製作:2004年 日本 上映時間:98分 監督:内田けんじ
 
 2005年カンヌ国際映画祭評論家週間で4賞を受賞した話題作。だが自主製作映画という趣きの低予算作品で、無名の俳優と僅かな映画館での上映に限定されていたため、DVD化されるまでは、ほとんどその存在さえ知らなかった。話の内容は、どこにでもいる平凡なサラリーマンの一晩の体験という、シンプルな異色コメディーだ。

 ところが、ところがである。これがとてつもなく面白かったのだ!。男に捨てられた女、女に逃げられた男、探偵をしている親友、逃げた女の愛人であるヤクザの組長、そして逃げた女。この5人それぞれの視点でストーリーは時間を遡ったり、パラレルに進んだりしながら、がっちりと一つの輪のように繋がってゆく。
 この異なった視点とフラッシュバックによって、それまで謎めいていた事象が少しずつ解明されゆくのだ。玉手箱を開けたようなその道筋が楽しいし、それまでの恐怖感が苦笑に変わって、一人ほっとしたりする。

 なんと素晴しいアイデアと脚本力ではないか!。低予算でもこれだけの作品が創れるのだから、やはり映画は金だけじゃないということを再認識させられた。
 それからラストは、エンディングクレジットが終わるまでしっかり観よう。いかにも終了したかのような仮エンドがあり、そのあとに気になっていたシーンが入るからだ。 この本当のラストシーンは、たぶん賛否両論で、評価が真二つに別れるだろう。僕的には良かったのではと思う。

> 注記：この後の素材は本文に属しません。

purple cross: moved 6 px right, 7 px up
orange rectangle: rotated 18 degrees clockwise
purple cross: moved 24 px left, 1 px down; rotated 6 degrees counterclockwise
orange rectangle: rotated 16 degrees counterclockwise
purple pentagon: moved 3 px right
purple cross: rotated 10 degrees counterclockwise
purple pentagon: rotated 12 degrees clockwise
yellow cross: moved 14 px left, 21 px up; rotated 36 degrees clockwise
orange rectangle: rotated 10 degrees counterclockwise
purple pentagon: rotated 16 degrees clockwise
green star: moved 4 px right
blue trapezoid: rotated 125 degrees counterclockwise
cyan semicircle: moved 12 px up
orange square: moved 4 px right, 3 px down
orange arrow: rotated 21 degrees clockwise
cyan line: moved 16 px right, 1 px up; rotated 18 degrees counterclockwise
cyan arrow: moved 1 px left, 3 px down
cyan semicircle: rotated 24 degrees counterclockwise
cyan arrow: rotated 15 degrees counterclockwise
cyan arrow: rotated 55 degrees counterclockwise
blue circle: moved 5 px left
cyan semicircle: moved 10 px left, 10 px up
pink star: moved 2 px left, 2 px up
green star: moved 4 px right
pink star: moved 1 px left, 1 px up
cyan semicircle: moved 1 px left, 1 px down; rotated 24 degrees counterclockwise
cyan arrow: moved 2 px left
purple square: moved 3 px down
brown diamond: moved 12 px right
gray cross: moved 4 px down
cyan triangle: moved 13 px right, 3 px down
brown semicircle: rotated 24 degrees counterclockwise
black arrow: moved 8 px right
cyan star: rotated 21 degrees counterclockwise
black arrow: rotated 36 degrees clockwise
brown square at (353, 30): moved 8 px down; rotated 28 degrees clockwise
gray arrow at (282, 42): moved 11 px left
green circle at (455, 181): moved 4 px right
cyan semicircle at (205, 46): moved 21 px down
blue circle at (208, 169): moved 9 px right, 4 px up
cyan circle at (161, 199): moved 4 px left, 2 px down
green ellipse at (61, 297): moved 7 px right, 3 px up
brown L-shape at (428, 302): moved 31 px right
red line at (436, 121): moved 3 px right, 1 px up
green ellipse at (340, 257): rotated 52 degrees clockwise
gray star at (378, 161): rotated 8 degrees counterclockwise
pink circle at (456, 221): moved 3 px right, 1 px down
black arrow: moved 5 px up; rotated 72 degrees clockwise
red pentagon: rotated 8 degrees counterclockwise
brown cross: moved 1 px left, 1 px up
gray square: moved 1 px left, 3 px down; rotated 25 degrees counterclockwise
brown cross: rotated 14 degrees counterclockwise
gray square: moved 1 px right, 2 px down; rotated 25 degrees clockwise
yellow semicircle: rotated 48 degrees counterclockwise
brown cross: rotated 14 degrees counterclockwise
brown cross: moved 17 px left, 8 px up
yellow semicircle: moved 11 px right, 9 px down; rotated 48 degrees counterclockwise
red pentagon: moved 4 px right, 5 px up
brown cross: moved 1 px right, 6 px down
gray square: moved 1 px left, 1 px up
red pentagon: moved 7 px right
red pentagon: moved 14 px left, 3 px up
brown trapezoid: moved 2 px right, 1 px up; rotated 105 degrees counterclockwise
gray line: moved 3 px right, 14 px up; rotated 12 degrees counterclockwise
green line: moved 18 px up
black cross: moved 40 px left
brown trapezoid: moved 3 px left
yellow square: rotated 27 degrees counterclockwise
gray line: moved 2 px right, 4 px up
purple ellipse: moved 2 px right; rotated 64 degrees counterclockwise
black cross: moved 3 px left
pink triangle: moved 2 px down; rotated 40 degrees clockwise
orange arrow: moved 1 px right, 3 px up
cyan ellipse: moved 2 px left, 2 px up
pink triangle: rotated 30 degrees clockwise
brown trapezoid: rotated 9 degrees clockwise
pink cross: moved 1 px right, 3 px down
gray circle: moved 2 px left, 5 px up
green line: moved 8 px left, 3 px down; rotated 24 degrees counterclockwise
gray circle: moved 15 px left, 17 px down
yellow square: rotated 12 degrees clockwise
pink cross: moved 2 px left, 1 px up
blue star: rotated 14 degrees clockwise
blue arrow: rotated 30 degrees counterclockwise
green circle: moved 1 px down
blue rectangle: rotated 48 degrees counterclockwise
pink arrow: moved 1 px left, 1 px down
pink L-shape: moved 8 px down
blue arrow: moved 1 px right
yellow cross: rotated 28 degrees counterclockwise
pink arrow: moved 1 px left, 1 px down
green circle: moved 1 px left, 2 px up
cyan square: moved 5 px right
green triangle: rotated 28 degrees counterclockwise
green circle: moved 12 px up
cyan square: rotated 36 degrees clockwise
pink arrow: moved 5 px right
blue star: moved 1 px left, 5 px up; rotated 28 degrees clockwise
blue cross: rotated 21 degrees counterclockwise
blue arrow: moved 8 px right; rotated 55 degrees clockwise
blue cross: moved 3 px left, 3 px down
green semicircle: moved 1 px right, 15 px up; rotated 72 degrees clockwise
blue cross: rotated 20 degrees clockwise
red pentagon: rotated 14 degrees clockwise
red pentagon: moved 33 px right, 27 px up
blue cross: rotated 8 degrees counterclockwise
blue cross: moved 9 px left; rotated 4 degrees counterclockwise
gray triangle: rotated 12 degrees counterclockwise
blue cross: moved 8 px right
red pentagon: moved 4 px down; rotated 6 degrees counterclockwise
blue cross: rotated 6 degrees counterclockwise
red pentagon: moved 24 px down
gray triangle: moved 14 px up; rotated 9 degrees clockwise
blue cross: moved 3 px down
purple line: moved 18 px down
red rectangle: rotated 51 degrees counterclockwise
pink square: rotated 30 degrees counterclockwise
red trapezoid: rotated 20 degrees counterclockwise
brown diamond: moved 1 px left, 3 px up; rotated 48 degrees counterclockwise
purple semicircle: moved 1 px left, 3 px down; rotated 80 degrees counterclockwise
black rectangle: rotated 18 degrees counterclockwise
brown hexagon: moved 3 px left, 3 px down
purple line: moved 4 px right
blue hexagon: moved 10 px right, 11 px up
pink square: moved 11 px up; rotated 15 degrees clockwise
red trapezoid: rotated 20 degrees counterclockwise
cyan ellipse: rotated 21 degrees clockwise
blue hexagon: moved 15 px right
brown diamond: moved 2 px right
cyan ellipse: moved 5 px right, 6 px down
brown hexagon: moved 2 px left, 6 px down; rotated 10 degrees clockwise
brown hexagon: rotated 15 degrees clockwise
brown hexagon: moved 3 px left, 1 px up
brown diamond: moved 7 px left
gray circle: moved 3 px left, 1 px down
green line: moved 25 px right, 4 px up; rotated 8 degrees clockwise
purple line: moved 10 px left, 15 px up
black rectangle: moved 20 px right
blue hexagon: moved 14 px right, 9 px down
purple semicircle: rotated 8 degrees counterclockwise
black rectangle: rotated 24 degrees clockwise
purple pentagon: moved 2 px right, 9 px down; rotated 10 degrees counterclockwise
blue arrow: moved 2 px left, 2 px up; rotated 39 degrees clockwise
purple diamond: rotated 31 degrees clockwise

 ・・・と言うのも、あのラストシーンの彼女の行動は、二つの理由が考えられるからである。具体的に言うとネタバレになるので、はっきり書けないのが辛いのだが、是非DVDを観て確認して欲しい。
 本作は正当なタイムトラベル映画ではない。だが同じ時間の同じ場所なのに、視点を変えて見るだけで全く違って見えるものだ、ということを映像表現しているパズル的作品なので、ある意味でタイム・ループ的な位置づけと考えてみたのである。